Dika berdiri di pintu depan metro. Kissa melirik ke arah Dika, yang dilirik sedang asyik memperhatikan jalanan. 'Mata gue berbinar kaya orang seneng ditahan kalo ngeliat Kak Yoga? Berbinar ya? Lo ngeliat mata gue berbinar Kak, kalo gue ngeliat abang lo? Heloooh! Terus apa yang lo liat kalo gue ngeliat lo? Kok ga peka sih!'

Metro yang mereka naiki akhirnya sampai pada tujuan. Dika segera turun melalui pintu depan, sementara Kissa memilih melalui pintu belakang. Dengan perlahan mereka kembali berjalan bersama. Dika di depan, Kissa mengikuti dari belakang.
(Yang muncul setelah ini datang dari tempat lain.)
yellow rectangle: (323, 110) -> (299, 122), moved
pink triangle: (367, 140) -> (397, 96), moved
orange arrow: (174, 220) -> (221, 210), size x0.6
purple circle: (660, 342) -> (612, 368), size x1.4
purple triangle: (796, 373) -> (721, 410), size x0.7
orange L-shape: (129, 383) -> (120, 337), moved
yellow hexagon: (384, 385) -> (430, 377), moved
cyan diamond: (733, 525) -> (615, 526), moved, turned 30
Dengan perasaan kesal Kissa memandangi Dika dari belakang, 'Tatapan berbinar ya Kak? Nih rasain nih tatapan panas gue!' ujarnya berulang kali di dalam hati. Mungkin aura panas memancar dari matanya dan membuat punggung Dika panas atau mungkin ia merasa sedang diperhatikan, tiba-tiba Dika menolehkan kepalanya ke belakang.

Dengan sigap Kissa segera memalingkan pandangannya, berpura – pura melihat rumah-rumah tetangganya yang ia lalui dengan perasaan berdebar.